*Records to use:*
====================
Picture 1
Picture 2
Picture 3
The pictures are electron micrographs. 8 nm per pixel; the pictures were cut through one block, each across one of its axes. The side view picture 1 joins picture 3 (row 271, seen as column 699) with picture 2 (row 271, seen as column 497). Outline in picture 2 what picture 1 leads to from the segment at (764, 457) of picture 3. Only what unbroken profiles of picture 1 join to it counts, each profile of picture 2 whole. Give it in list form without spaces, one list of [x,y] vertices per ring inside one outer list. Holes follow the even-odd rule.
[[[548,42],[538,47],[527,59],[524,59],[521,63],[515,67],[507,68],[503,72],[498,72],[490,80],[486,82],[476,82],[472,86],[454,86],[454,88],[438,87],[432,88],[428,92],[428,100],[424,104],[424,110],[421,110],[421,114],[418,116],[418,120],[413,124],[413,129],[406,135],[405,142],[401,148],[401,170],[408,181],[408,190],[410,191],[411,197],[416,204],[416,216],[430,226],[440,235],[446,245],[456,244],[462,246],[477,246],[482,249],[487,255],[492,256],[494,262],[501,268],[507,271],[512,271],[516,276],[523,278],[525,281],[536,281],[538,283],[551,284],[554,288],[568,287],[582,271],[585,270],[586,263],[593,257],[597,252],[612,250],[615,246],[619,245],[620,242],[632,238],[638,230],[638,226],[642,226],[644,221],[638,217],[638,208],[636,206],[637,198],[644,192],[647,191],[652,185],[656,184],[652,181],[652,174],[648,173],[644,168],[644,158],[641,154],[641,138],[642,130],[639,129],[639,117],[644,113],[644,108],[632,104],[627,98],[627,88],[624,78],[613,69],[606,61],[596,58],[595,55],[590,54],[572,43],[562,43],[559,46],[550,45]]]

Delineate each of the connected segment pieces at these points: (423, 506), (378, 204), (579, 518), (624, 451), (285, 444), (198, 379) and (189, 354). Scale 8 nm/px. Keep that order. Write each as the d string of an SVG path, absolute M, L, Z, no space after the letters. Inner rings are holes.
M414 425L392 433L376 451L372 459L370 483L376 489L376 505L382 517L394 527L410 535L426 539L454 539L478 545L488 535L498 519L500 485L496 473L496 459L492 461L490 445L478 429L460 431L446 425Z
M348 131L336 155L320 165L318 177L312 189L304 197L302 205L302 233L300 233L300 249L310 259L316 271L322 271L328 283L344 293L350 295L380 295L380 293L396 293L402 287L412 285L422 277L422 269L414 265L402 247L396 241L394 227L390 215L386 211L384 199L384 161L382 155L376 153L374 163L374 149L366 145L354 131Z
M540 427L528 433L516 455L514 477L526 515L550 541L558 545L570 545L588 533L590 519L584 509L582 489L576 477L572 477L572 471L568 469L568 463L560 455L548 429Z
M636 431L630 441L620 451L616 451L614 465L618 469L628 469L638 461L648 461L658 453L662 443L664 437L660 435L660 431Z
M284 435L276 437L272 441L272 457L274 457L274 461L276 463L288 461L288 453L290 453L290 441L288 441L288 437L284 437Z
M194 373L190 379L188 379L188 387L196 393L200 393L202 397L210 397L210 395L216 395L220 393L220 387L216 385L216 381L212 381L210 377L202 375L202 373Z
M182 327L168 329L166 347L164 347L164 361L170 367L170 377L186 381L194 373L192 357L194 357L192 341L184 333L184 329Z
====================
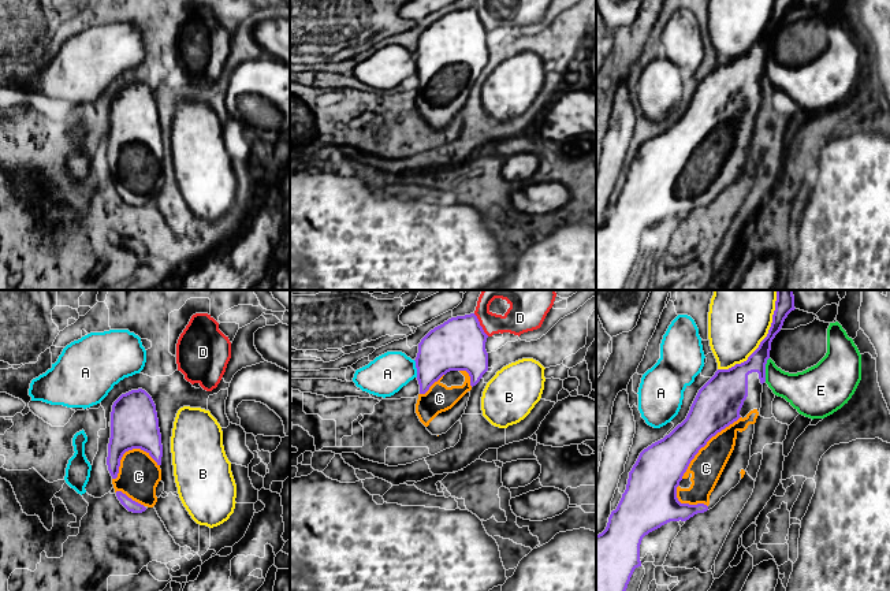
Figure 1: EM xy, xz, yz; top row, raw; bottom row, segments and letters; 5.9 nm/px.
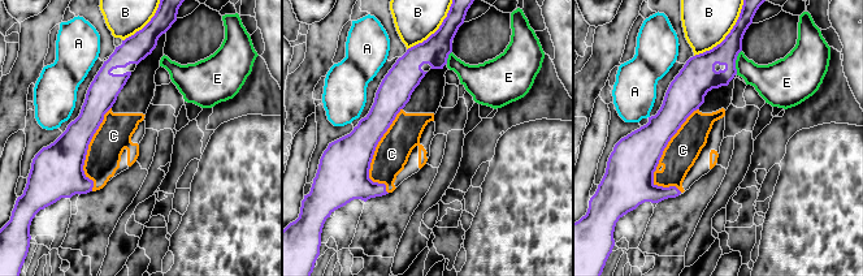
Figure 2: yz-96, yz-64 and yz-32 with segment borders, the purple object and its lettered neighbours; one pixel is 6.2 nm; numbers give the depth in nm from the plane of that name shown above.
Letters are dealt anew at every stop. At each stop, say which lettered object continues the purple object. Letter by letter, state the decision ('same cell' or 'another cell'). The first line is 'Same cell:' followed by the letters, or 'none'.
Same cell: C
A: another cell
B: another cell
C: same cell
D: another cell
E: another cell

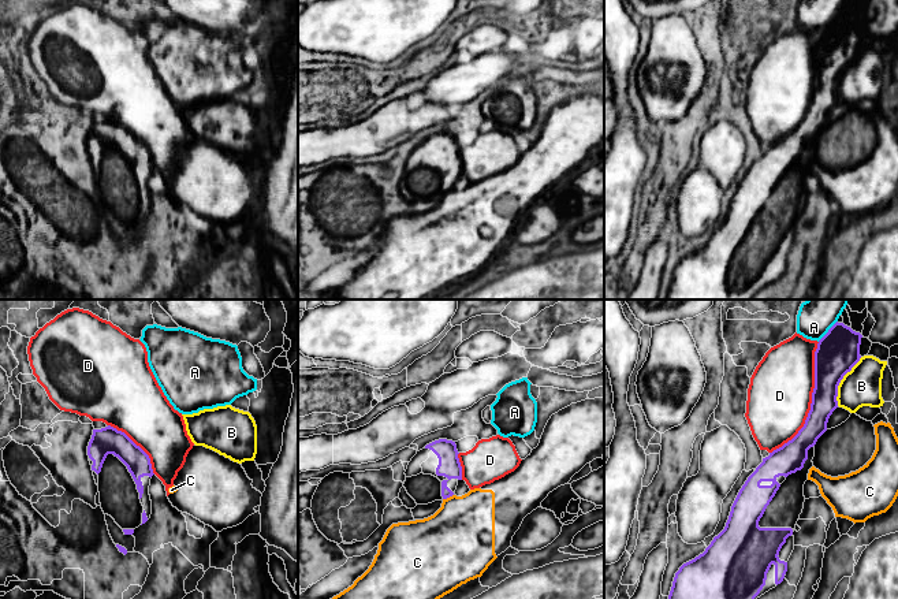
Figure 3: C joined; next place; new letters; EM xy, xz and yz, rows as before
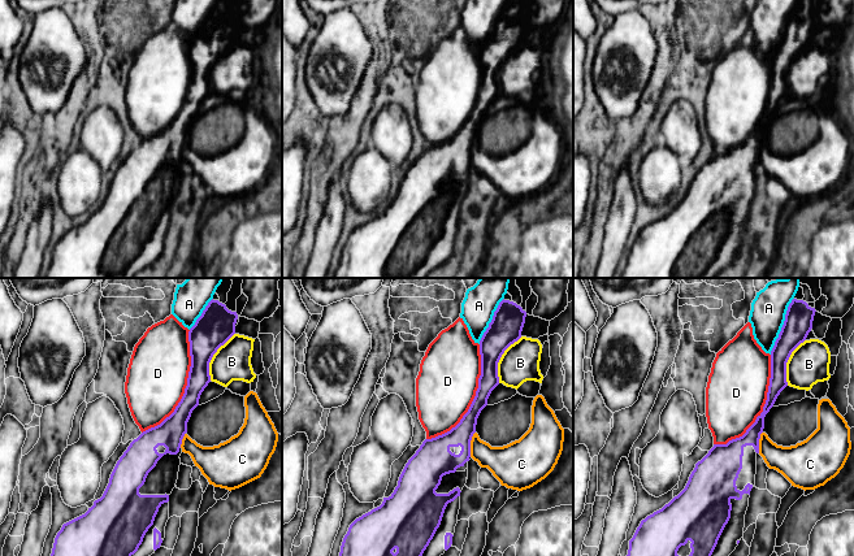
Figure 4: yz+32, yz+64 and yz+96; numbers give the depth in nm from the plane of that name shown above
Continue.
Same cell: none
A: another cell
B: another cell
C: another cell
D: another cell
====================
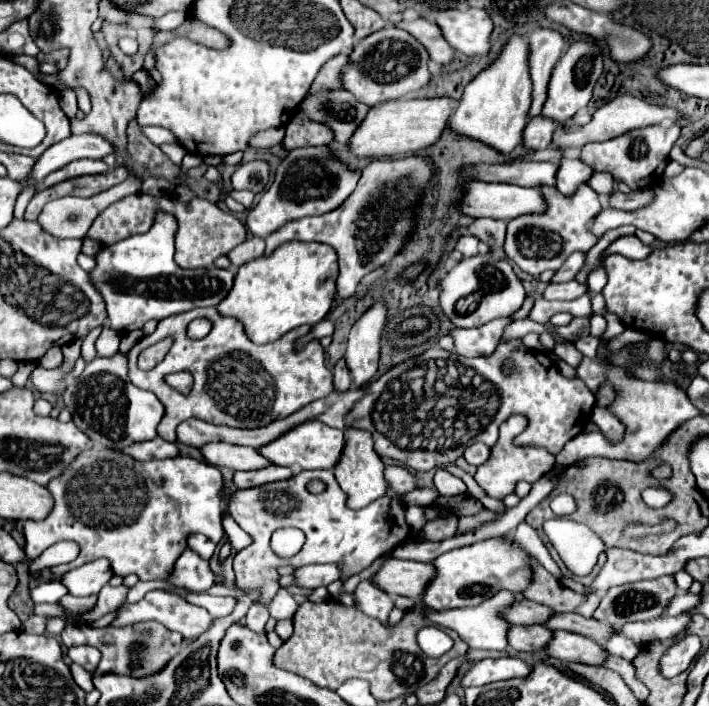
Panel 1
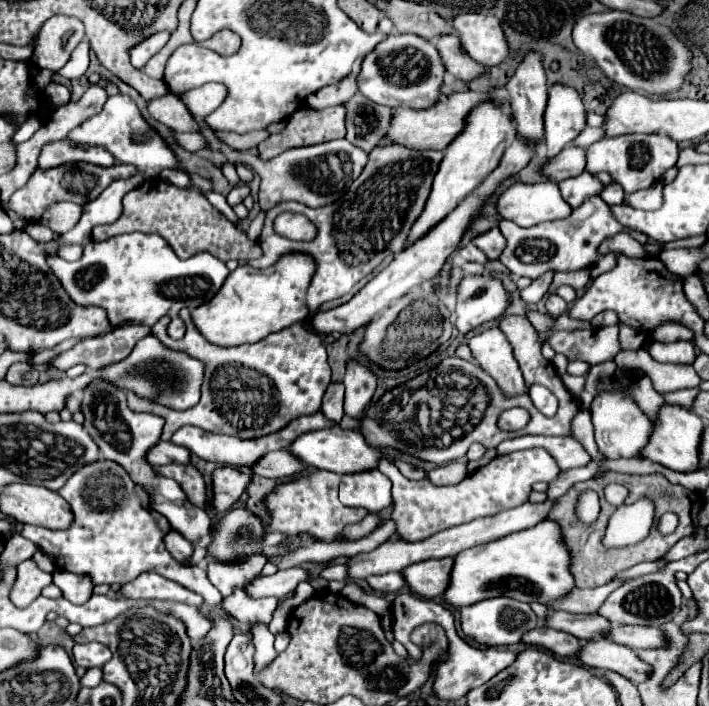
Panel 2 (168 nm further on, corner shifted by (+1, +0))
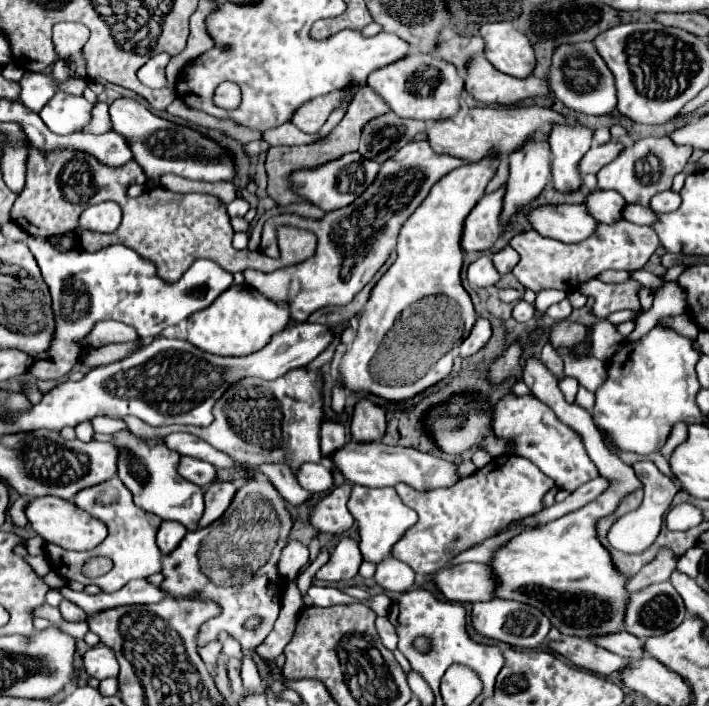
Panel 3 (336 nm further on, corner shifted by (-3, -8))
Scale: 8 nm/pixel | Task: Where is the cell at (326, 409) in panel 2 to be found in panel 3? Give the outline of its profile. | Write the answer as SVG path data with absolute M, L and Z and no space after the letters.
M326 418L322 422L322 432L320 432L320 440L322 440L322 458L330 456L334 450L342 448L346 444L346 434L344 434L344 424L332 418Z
====================
*Assignment:*
Nothing but a number belongs in the answer, namely how many lines above include "plane".

*Task result:*
2